■ **Action item**: Extract the rows from the line with "P2 (PM2.5), P1 (PM10)" to the line with "Is it true that the value at Директор is 7?", including both of those lines, and reproduce them verbatim. Omit the pictures.

■ **Records provided**:
^^^^^^^^

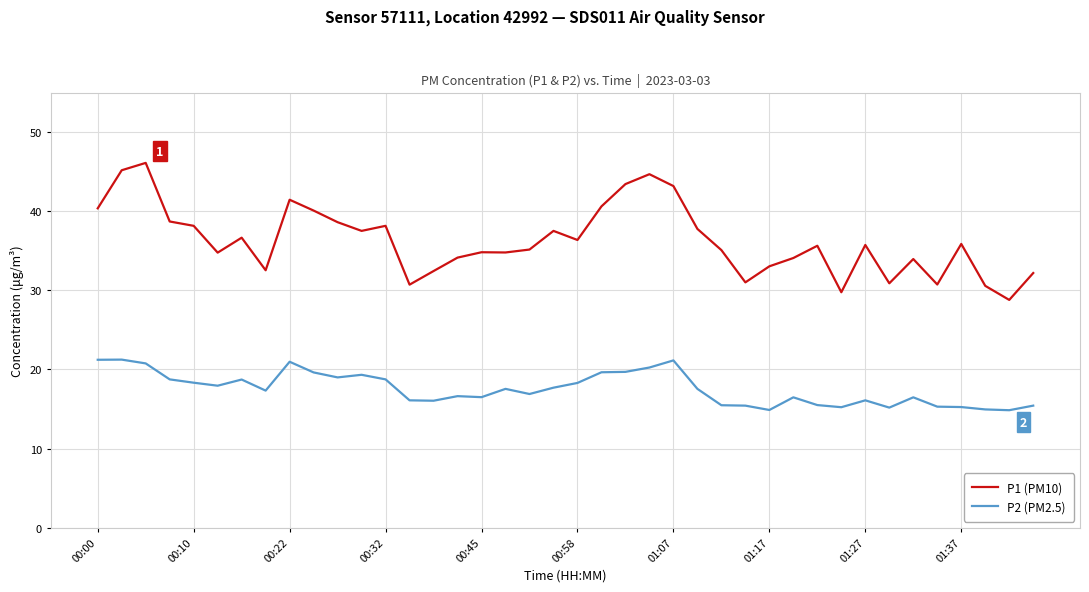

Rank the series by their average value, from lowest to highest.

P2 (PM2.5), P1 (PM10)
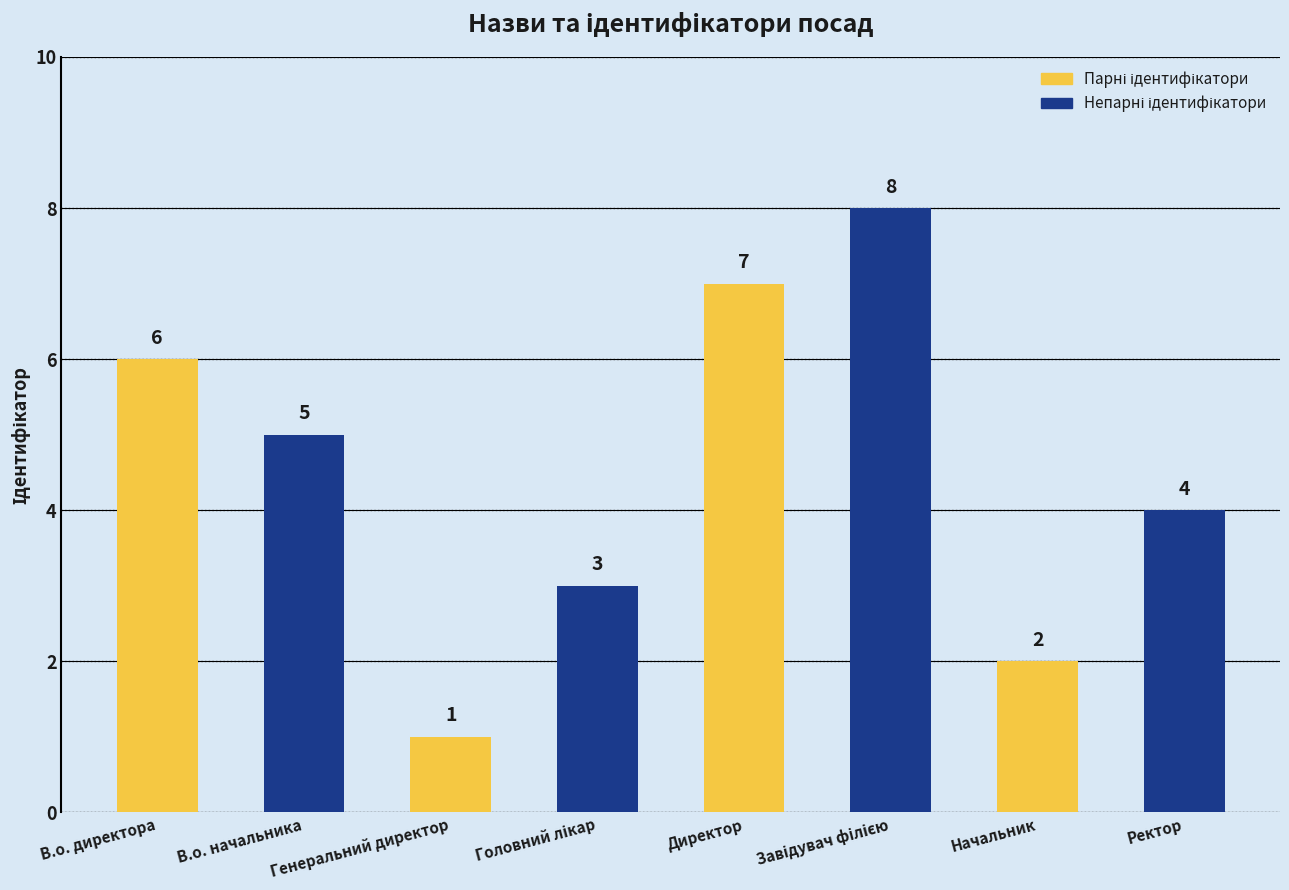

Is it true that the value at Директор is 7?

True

^^^^^^^^

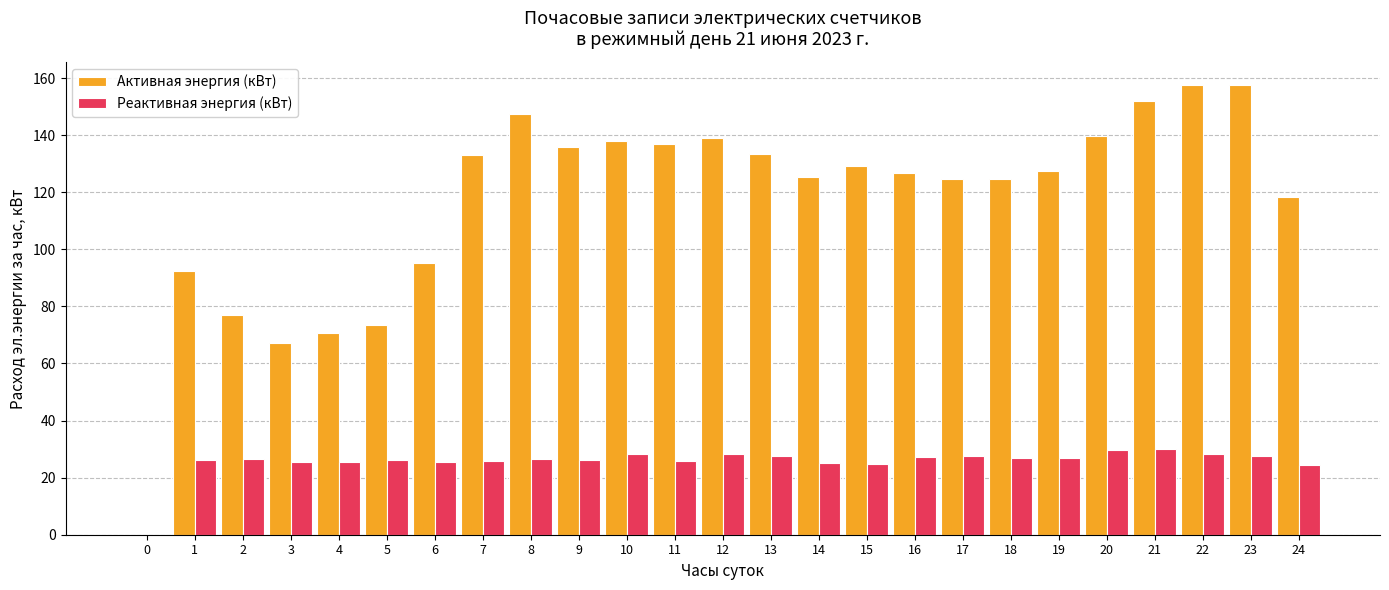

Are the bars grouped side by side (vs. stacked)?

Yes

^^^^^^^^

■ **Exercise response**:
P2 (PM2.5), P1 (PM10)

Is it true that the value at Директор is 7?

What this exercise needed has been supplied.